• **YOUR TASK**
Would you retype the whole listing exactly, leaving its pictures out?

• **LISTED RECORDS**
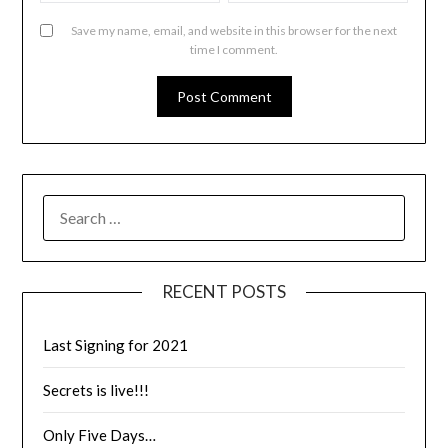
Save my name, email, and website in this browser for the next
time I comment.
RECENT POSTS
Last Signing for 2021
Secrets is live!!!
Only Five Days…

• **YOUR SOLUTION**
Save my name, email, and website in this browser for the next
time I comment.
RECENT POSTS
Last Signing for 2021
Secrets is live!!!
Only Five Days…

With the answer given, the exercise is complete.